-- Start Selected excerpt --

Amperes Law - Had something to do with a visual of a straight wire...the tangential magnetic field around a closed loop to the current that passes through the loop - like the field around the wire.
(I had to look up tangential BTW)
Faradays had to do with changing the magnetic field of a coil wire and it's effects on voltage.
02-02-2006, 09:17 PM #5
faradays law seems strange to me because it says that the line integral of the electric field dotted into a differential length along a closed curve is equal to the negative derivative of the magnetic flux with respect to time, but maxwells second equation states that the magnetic flux always equals zero... god damn it, i really need to understand this
Last edited by Tren Bull; 02-02-2006 at 09:45 PM.
02-02-2006, 09:27 PM #6
Not sure what level you're working at, but:
Feynman's second Lecture book (buy 'em all if you're a physics major/minor)
"Geometrical Vectors" from UChicago Press (Great book geometrically describing vector relations and visualising div, curl, grad and other operations)
What school do you go to?
02-02-2006, 09:30 PM #7
im finishing up my last semester at a community college. next semester il be going to chico state
02-02-2006, 09:32 PM #8
Ampere's law basically says that the magnetic field which exists around a given current I, is proportional to that current. If you would like more details surrounding the equation then I'll write more.
Faraday's law is really cool. It says that a change in a magnetic field in a looped wire will generate emf in the wire. There are some neat flashlights out that utilize this very principle. You shake the flashlight which passes a magnet through a coil of wires and stores the charge so you never need batteries.

-- End Selected excerpt --
-- Start Data lines --

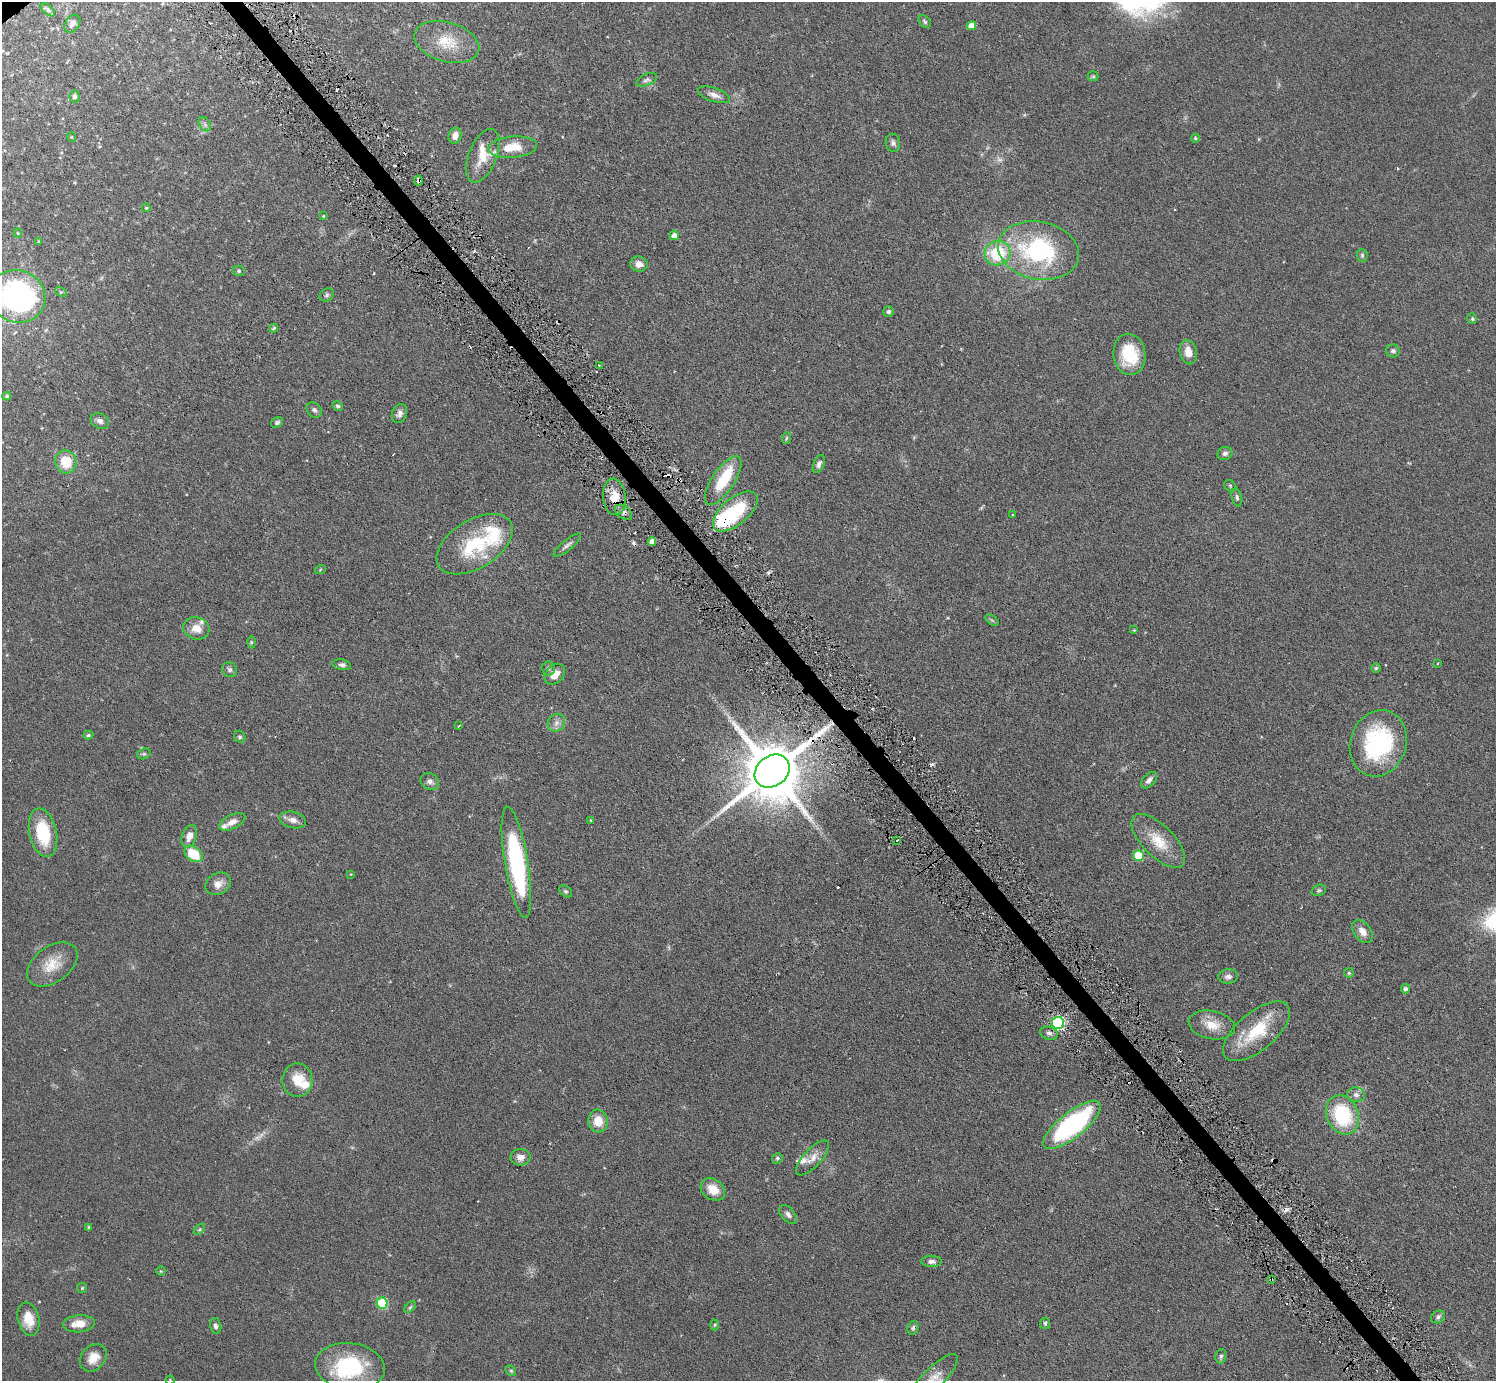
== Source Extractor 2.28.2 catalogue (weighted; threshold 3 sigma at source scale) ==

-- End Data lines --

**Task instructions:** Summarize the discussion of Ampere's and Faraday's laws above in two sentences.

**Exercise answer:** The discussion describes Ampere's law as saying that the magnetic field around a current is proportional to that current, and Faraday's law as saying that a changing magnetic field in a looped wire generates emf in the wire. It also recommends Feynman's second lecture book and "Geometrical Vectors" for study, and it points to shake flashlights that pass a magnet through a coil so they never need batteries.